The 12 have been growing ever since, gradually accumulating mutations and evolving for more than 44,000 generations, while Lenski watches what happens.

Profound change

Mostly, the patterns Lenski saw were similar in each separate population. All 12 evolved larger cells, for example, as well as faster growth rates on the glucose they were fed, and lower peak population densities.

But sometime around the 31,500th generation, something dramatic happened in just one of the populations – the bacteria suddenly acquired the ability to metabolise citrate, a second nutrient in their culture medium that E. coli normally cannot use.

Indeed, the inability to use citrate is one of the traits by which bacteriologists distinguish E. coli from other species. The citrate-using mutants increased in population size and diversity.

"It's the most profound change we have seen during the experiment. This was clearly something quite different for them, and it's outside what was normally considered the bounds of E. coli as a species, which makes it especially interesting," says Lenski.

Rare mutation?

By this time, Lenski calculated, enough bacterial cells had lived and died that all simple mutations must already have occurred several times over.

That meant the "citrate-plus" trait must have been something special – either it was a single mutation of an unusually improbable sort, a rare chromosome inversion, say, or else gaining the ability to use citrate required the accumulation of several mutations in sequence.

To find out which, Lenski turned to his freezer, where he had saved samples of each population every 500 generations. These allowed him to replay history from any starting point he chose, by reviving the bacteria and letting evolution "replay" again.

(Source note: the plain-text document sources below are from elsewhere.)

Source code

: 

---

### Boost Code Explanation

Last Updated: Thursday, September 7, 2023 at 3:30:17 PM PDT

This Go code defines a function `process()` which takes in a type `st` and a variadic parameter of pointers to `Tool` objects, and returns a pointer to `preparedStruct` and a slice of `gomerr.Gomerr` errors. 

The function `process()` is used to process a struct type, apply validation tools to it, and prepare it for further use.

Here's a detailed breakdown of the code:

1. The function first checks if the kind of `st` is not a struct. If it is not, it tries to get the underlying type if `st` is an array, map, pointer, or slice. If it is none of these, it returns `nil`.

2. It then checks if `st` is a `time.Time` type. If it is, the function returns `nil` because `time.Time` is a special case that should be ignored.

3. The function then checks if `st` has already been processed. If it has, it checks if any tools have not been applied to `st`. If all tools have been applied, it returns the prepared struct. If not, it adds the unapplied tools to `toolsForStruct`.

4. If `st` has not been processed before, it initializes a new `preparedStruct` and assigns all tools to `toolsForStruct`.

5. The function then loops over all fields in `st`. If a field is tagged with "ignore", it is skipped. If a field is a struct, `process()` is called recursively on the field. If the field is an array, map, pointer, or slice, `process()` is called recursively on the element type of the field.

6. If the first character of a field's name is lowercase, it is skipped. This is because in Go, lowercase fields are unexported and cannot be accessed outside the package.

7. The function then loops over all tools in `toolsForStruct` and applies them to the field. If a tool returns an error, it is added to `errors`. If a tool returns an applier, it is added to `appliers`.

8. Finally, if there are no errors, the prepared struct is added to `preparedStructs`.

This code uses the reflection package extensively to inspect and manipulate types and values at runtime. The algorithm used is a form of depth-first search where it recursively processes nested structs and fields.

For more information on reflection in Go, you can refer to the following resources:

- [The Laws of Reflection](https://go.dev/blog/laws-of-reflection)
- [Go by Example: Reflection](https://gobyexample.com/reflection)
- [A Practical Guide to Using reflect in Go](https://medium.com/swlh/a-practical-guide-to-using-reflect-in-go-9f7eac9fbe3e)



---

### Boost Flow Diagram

Would the same population evolve Cit+ again, he wondered, or would any of the 12 be equally likely to hit the jackpot?

Evidence of evolution

The replays showed that even when he looked at trillions of cells, only the original population re-evolved Cit+ – and only when he started the replay from generation 20,000 or greater. Something, he concluded, must have happened around generation 20,000 that laid the groundwork for Cit+ to later evolve.

Lenski and his colleagues are now working to identify just what that earlier change was, and how it made the Cit+ mutation possible more than 10,000 generations later.

In the meantime, the experiment stands as proof that evolution does not always lead to the best possible outcome. Instead, a chance event can sometimes open evolutionary doors for one population that remain forever closed to other populations with different histories.

Lenski's experiment is also yet another poke in the eye for anti-evolutionists, notes Jerry Coyne, an evolutionary biologist at the University of Chicago. (Am thinking creationists would wonder "what other pokes do you mean?" --ed.)

"The thing I like most is it says you can get these complex traits evolving by a combination of unlikely events," he says. "That's just what creationists say can't happen."

Of course I didn't get how serious this was until I read the words of NS writer Bob Holmes. So it isn't just novel information, it required a series of mutations to do it. That could be the model for why eyes evolved, or how scales became breasts or how eggs became wombs. Either it mutated over and over again because it wouldn't give up until it got what it wanted, or it was part of a sequence of planned steps to achieve more robust colonies through learning how to take what was once nothing of value and turn it into a source to metabolize.

Did I say wow. I really mean it now

1 comment:

blurt said...

For some reason evolutionists want to claim that not desire but sometimes sheer dumb luck is why new information evolves from nothing. Evolution doesn't imply that a species seeks superiority or survival when evolving. It could do it even if it kills itself upon succeeding.

Some people wonder if evolutionism is an attempt to reduce the human soul to zombie-like.